この人生では大切なものをいっぱい作って、沢山の名誉を得て、失いたく無いものも沢山作って、それで、最期は悲惨な他殺を願った。
冒険者ランクは最高のAを取得し、この町で一番高い剣を買いこの町で一番高い盾も買った。難しい魔法を学び尽くし、冒険者の中では『孤高の魔導剣士』と言う呼ばれ方すらされた。
羨望を受け、時には異性からの告白も受けたりした。
しかし、いくら大切なものをいっぱい作るとは言え、人間関係は絶対に持ちたく無かった。私の事情で他人を悲しませたく無かったからだ。
出来る限りの『大切』を抱えて、私はデグルの森へとやってきた。
あぁ……死にたく無いなぁ……。
死にたく無い。でも、死ぬことが私にとっての正解だ。
目の前に現れたのはデグルベア。
Dランクの冒険者に討伐が推奨された、私にとっては雑魚同然。そんなやつに殺されるのは、屈辱でもあった。

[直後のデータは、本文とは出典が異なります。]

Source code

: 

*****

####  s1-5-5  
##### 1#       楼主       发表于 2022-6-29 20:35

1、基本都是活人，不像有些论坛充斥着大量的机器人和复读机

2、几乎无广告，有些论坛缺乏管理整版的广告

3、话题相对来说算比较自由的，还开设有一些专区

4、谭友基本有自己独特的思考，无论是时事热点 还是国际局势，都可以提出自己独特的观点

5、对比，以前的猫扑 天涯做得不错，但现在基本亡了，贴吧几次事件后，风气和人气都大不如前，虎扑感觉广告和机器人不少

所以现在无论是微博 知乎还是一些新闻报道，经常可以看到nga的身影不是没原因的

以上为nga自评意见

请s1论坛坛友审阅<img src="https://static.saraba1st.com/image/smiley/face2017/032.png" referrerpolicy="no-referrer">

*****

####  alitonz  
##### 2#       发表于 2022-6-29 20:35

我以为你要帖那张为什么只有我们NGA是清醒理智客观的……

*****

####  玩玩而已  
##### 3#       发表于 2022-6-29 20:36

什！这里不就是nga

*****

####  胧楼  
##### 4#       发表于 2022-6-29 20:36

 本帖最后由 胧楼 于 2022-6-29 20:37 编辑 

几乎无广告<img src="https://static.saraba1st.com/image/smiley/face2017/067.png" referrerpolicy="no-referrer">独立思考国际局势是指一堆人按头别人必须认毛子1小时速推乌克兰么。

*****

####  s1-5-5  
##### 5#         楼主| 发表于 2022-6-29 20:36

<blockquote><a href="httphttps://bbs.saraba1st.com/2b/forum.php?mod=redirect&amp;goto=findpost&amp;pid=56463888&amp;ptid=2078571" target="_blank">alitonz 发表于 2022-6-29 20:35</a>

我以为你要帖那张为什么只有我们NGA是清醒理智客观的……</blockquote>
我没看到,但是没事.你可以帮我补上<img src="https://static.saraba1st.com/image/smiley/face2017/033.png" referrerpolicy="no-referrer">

最初に突進をくらい、私は無抵抗のまま跳ね飛ばされて地面に横たわる。デグルベアは追撃、そしてトドメとなる鋭い牙を私に向け……。
パァァアアン!!
銃……声……?
スマホ越しに散々聴いてきた音が、鼓膜を震わす。
デグルベアは頭から血を吹きたらしながらよろけ、何者かがその頭を蹴り飛ばして退ける。
パァァアアン!!
再度銃声。デグルベアに蹴りを入れた人は、何か懐かしいボロボロの布切れを纏う青髪の男性だった。その男性はデグルベアの脳に命中するように白い拳銃を発砲していた。
「大丈夫か!? 怪我は無いみたいだな?」
デグルベアが死んだことを確認すると、その男性は私に駆け寄ってきた。
涙が出た。言わずにはいられなかった。